Bush, who is now 60, has acknowledged he had a problem with drinking but gave up alcohol when he was 40 years old.
The 41-minute audiotape could not immediately be authenticated but was on a website commonly used by insurgent groups. It carried the logo of the multimedia arm of Al Qaeda, as-Sahab.
The audio was accompanied by a video that showed a still picture of Zawahri and featured an English translation of the audio at the bottom of the screen.
Transcripts of the audiotape were first released by two US groups that track extremist messages, the SITE Institute and the IntelCenter.
On the tape, Zawahri says Bush has gone down in history as one of the world's "most notorious liars."
"So pay attention before it's too late, and beware of Bush's losing gambler's lie which claims that he, with the corpses of your killed and limbs of your wounded, is spreading democracy around the world," said Zawahri, apparently addressing the American people.
Zawahri also said recent congressional elections in the United States that elected a majority of Democrats will change nothing.
"The people chose you due to your opposition to Bush's policy in Iraq, but it appears that you are marching with him to the same abyss," Zawahri said of the Democrats, according to the transcript.
He repeated an earlier condemnation of the Palestinian Fatah movement, led by Mahmoud Abbas, for seeking to establish a secular state.
"I'm not asking them to join Hamas, the Islamic Jihad, or Al Qaeda, but rather, I'm asking them to return to Islam, in order to fight for the establishment of an Islamic state over all of Palestine and not for the establishment of a secularist state which will please America," Zawahri said.
He also warned of an escalating threat from the Taliban in Afghanistan and called on all Muslims to strive for unity, "even if they are Afghans, Persians, Turks, or Kurds."
It was the fourth message by Osama bin Laden's deputy since the beginning of the year.
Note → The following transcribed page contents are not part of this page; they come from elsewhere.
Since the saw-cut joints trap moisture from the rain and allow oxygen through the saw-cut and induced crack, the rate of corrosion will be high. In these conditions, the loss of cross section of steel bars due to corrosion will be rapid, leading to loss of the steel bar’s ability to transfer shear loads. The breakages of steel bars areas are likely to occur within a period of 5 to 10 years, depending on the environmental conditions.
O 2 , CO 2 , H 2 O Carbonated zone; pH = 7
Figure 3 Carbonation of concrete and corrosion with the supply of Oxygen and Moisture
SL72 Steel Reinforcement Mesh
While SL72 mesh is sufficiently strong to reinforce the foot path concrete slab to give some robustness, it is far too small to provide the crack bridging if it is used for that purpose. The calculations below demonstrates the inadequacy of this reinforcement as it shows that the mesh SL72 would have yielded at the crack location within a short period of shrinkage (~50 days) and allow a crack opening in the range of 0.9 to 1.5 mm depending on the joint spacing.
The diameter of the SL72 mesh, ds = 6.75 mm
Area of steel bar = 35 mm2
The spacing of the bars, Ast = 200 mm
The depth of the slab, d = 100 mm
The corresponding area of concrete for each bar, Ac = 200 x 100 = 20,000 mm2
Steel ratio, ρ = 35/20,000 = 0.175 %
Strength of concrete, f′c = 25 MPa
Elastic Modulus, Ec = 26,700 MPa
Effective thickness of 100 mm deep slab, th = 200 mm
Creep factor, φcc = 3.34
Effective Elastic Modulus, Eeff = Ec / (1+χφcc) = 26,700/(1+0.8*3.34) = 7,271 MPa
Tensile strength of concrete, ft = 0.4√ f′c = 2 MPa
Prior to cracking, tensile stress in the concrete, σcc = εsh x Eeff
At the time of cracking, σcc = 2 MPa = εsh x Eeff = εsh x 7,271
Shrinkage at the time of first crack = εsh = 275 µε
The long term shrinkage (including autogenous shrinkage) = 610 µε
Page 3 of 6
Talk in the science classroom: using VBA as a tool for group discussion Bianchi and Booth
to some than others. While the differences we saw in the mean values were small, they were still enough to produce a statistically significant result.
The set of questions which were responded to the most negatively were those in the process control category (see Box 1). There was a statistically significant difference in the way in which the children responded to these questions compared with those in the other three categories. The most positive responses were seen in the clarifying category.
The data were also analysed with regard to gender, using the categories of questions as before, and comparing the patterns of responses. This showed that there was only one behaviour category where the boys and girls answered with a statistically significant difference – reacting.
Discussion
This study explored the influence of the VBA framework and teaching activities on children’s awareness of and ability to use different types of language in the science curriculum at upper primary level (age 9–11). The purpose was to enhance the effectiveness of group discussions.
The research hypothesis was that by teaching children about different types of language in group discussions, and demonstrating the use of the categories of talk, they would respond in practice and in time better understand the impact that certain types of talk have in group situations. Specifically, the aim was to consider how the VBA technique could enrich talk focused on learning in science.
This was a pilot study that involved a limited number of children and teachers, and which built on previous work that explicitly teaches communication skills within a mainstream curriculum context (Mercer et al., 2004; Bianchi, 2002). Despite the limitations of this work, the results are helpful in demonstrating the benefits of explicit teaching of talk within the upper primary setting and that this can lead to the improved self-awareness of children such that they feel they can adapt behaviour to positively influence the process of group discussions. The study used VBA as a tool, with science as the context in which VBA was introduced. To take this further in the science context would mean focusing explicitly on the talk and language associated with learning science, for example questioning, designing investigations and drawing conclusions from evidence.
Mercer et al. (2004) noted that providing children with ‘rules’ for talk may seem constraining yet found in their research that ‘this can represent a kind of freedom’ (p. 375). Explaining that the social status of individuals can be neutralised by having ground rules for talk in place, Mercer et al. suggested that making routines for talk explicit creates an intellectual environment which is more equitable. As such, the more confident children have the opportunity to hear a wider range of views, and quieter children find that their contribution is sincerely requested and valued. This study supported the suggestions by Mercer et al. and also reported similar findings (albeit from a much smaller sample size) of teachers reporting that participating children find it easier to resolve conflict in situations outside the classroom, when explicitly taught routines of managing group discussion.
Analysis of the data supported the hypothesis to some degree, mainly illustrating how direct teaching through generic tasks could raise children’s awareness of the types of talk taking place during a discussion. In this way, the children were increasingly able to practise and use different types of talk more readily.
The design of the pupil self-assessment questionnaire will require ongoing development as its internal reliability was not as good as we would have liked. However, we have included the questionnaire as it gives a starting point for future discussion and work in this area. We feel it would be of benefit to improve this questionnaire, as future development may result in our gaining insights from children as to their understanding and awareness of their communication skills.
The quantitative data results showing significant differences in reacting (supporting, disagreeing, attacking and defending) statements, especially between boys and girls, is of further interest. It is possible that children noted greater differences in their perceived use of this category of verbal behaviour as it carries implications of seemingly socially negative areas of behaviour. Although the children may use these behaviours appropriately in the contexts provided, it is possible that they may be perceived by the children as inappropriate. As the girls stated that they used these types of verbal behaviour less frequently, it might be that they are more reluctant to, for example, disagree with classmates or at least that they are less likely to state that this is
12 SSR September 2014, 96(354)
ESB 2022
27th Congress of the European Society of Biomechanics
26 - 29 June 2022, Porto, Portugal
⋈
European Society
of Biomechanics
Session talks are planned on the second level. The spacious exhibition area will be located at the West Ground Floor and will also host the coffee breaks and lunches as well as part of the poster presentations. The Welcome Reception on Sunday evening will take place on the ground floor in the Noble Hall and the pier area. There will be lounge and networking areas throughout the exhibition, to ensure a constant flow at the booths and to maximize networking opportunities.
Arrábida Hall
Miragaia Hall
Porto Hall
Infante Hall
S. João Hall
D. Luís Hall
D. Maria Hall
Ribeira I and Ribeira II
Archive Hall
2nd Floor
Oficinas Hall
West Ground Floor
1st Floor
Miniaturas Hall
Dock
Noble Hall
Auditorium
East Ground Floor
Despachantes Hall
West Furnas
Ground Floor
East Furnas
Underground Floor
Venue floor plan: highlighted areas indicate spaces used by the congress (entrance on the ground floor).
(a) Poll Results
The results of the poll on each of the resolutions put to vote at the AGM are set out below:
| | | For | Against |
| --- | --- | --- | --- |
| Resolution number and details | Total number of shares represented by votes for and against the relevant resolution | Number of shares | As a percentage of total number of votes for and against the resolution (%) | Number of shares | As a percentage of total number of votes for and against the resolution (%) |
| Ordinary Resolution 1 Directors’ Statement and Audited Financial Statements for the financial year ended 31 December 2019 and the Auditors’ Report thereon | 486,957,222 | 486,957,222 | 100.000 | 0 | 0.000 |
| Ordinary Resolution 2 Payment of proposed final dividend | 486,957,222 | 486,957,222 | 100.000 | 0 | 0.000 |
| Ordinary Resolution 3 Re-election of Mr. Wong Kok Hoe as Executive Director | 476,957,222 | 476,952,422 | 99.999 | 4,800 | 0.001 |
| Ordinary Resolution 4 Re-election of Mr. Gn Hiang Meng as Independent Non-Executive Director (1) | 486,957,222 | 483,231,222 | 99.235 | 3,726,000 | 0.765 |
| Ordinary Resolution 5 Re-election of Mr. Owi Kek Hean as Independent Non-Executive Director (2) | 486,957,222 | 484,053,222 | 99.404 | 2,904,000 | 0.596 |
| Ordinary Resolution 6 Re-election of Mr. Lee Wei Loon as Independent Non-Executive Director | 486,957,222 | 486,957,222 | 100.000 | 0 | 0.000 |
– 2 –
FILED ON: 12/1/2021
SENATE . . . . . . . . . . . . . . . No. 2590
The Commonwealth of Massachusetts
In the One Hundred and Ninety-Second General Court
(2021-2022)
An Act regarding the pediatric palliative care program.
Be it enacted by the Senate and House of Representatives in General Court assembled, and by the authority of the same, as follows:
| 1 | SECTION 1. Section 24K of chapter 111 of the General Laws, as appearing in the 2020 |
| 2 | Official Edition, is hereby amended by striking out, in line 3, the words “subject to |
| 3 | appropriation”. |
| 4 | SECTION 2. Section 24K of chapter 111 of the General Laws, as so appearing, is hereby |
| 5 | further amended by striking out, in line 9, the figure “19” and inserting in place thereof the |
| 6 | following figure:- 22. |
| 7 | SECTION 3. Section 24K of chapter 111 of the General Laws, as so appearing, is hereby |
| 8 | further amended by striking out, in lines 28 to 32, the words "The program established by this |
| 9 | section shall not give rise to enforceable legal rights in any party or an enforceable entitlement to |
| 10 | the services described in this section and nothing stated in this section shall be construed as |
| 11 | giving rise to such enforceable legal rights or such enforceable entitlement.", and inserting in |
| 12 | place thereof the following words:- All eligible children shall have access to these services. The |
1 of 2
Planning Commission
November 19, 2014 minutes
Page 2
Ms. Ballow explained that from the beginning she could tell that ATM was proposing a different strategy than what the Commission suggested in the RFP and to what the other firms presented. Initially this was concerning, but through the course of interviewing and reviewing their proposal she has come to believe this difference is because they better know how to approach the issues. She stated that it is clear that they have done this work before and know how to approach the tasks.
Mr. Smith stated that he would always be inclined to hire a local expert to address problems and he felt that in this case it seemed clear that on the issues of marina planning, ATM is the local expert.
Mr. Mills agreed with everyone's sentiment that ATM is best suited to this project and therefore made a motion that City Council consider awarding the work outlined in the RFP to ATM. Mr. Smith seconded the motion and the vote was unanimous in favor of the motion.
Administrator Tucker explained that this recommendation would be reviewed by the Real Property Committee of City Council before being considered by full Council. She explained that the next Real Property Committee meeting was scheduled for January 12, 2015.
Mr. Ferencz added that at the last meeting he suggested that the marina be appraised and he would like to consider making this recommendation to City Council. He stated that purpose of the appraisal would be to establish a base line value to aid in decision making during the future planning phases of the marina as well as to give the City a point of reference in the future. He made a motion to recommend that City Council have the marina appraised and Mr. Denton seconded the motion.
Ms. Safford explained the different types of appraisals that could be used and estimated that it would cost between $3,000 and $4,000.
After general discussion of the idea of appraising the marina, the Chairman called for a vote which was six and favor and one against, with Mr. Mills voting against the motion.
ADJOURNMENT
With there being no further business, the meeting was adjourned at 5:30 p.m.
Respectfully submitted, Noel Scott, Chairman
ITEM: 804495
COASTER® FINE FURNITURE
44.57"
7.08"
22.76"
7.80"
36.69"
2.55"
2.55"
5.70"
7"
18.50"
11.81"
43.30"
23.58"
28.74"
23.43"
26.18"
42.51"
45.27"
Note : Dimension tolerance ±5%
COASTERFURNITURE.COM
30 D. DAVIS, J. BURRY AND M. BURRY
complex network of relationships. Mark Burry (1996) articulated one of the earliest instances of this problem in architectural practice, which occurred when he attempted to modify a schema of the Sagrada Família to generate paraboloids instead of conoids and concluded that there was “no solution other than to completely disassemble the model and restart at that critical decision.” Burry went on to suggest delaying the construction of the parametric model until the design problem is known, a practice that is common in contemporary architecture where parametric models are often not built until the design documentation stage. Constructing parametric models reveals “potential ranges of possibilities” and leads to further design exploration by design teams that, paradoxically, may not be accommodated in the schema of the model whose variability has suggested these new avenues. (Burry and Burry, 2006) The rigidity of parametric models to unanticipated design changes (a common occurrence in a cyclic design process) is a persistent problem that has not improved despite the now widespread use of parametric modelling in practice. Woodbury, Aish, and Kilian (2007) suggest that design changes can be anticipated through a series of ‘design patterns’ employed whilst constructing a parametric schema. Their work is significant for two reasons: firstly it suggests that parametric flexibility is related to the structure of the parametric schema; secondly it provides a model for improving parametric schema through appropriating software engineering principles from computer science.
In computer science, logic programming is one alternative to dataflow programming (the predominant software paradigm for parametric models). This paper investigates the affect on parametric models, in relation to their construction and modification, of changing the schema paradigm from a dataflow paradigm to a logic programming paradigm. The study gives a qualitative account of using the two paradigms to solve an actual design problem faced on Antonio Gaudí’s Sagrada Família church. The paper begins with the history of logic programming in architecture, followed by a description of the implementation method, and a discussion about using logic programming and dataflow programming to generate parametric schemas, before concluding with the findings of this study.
The last was on Jan. 22, when he mocked Bush's plan to send an additional 21,000 troops to Iraq.
Zawahri called what he described as Bush's failure in Iraq and the growing Taliban resistance in Afghanistan the "most important events" of the past year. He also said "the people cooperating with the United States in Afghanistan and in Iraq will be abandoned by the Americans once they fail, the same way they did in Vietnam."